The program works great and now I'm trying to apply this algorithm in Java. I've seen built-in ways in java to read not big binary files
but I don't know how to set as line separator the sequence FF47.
How can I do this?
#!/usr/bin/env ruby -E BINARY
# -*- encoding: utf-8 -*-
BEGIN{ $/="\xff\x47".force_encoding("BINARY") }
IO.foreach(ARGV[0]){ |l|
CurrentLine = l.unpack('H*')[0]
### Process each line stored in variable "CurrentLine" as desired ###
### ...
### ...
} if File.exists?(ARGV[0])
I am no expert in Java, but i don't think this is possible. You probably have to do it yourself, like in good old C. You open a file ( fopen() ) and use fseek() , fread() and ftell() to find what you search for. The functions are part of the standard library, so they should work the same way in C and Java.
AFAIK there's no way to use the stdio-based family of library calls (fopen(), etc.) and have them treat the binary sequence "FF47" as a "line" separator.

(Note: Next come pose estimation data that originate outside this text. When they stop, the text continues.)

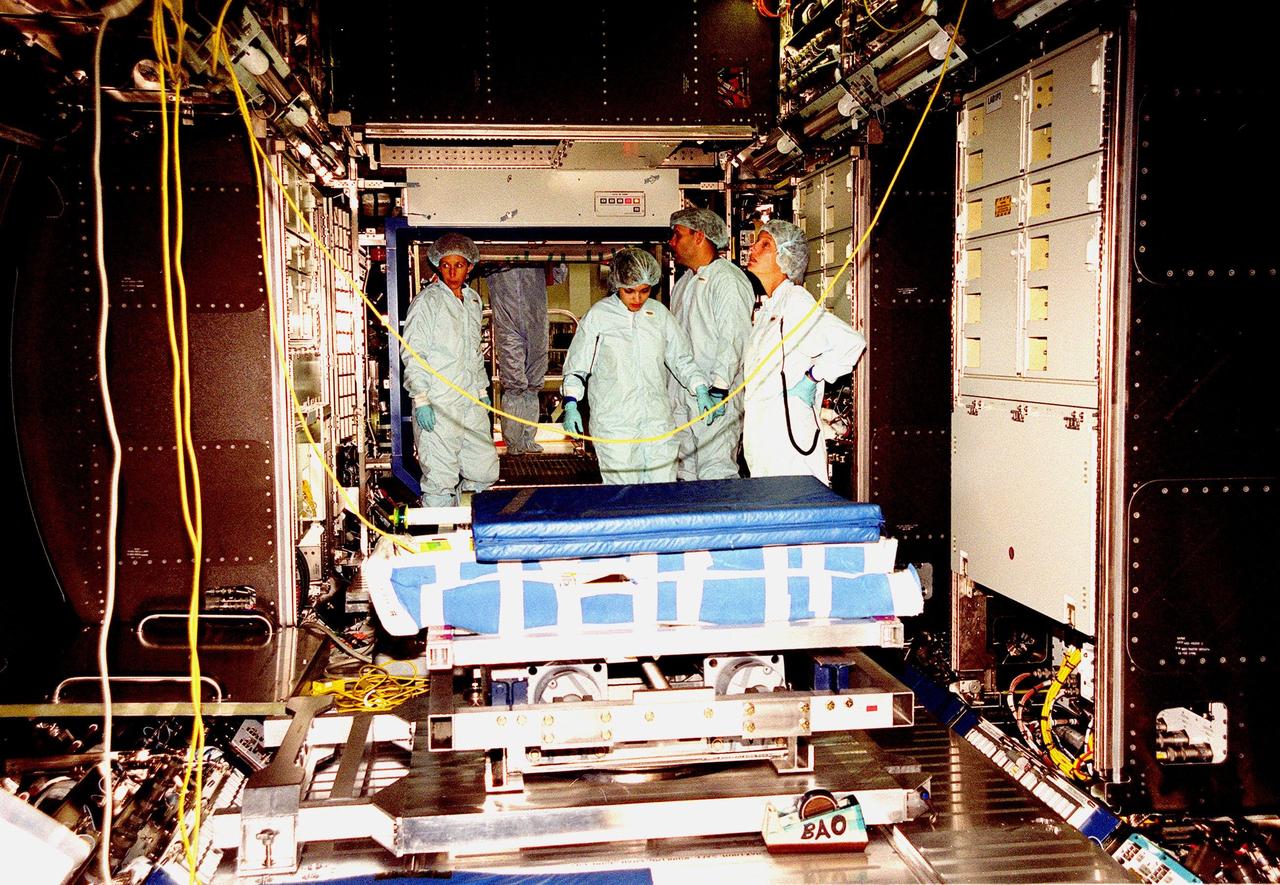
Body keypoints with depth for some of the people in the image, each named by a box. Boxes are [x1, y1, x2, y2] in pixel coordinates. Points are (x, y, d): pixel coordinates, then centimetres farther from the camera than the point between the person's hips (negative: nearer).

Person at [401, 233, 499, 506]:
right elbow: (412, 352, -8)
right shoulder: (428, 300, -4)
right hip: (438, 405, -6)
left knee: (486, 472, 7)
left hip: (470, 401, 7)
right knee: (440, 476, -5)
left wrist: (482, 388, 22)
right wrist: (421, 399, -15)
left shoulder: (473, 300, 16)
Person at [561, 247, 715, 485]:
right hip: (613, 421, -3)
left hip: (657, 420, 3)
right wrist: (571, 405, -8)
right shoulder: (598, 315, 1)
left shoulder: (659, 314, 10)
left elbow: (681, 358, 16)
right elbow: (576, 365, 3)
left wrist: (701, 391, 3)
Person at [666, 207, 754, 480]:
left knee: (715, 473, -10)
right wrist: (668, 390, 20)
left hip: (717, 396, -9)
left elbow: (734, 338, -18)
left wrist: (719, 388, -24)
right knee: (685, 472, 11)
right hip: (680, 396, 9)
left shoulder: (728, 279, -10)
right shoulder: (684, 283, 19)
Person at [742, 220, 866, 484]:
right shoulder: (764, 308, 18)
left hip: (787, 431, -9)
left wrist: (813, 378, -14)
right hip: (758, 430, 9)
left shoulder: (796, 302, -10)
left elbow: (851, 342, -19)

Even if you could set your LOCALE envvals to use a character set that uses "FF47" as a 16-bit character newline character (if one even exists), the fact that it's a binary file could break things - the "newline" character might not always be in a 16-bit boundary.
The only way to do what the OP asked is to read the file as a binary file, and search for the "FF47" bits. And hope that the way the file was written wasn't in a way that's endian-dependent. Especially when using Java on a little-endian machine (x86, most ARM OS's) as Java tends to read/write data in network byte order - big endian - for portability.
You do not treat them as a "line separator", but simply search for the sequence and then read what's after. Using stdios function calls doesn't have "line separators" because there is no such thing as a "line" which could be separated. Sorry for not mentioning that explicitly, i thought it was obvious.
Thanks for your answers. Sounds great an option that reads line by line from a binary file in C using get(), fget() as you said, but since the "lines" or chunks are separated by FF65 and in my original ruby code I process very well the chunks with regular expressions, I'm afraid I cannot use C for this task since I thinks it doesn't has support for Perl regular expressions fashion, I'm not sure.
The C language doesn't have the regular expressions that Perl uses but it has its own built-in regular expressions the same as sed and awk so look up the man page of regexec / regcomp etc...
Yes, I've tried regex of C but are not powerfull enough. The regex I'm using are a kind of complex and use backreference, greedy, non-greedy options, etc. The C regexs does'nt support these kind of things from what I know.
Basically I'd like to process each chunk at a time from binary using as delimiter 0xFF65, but it seems java doesn't have the option to change the line separator when read a binary, similarly as I did with ruby in sample code I show in first post.
I'm not sure, maybe someone knows an alternative or a 3rd party library that could read binary and set a custom separator.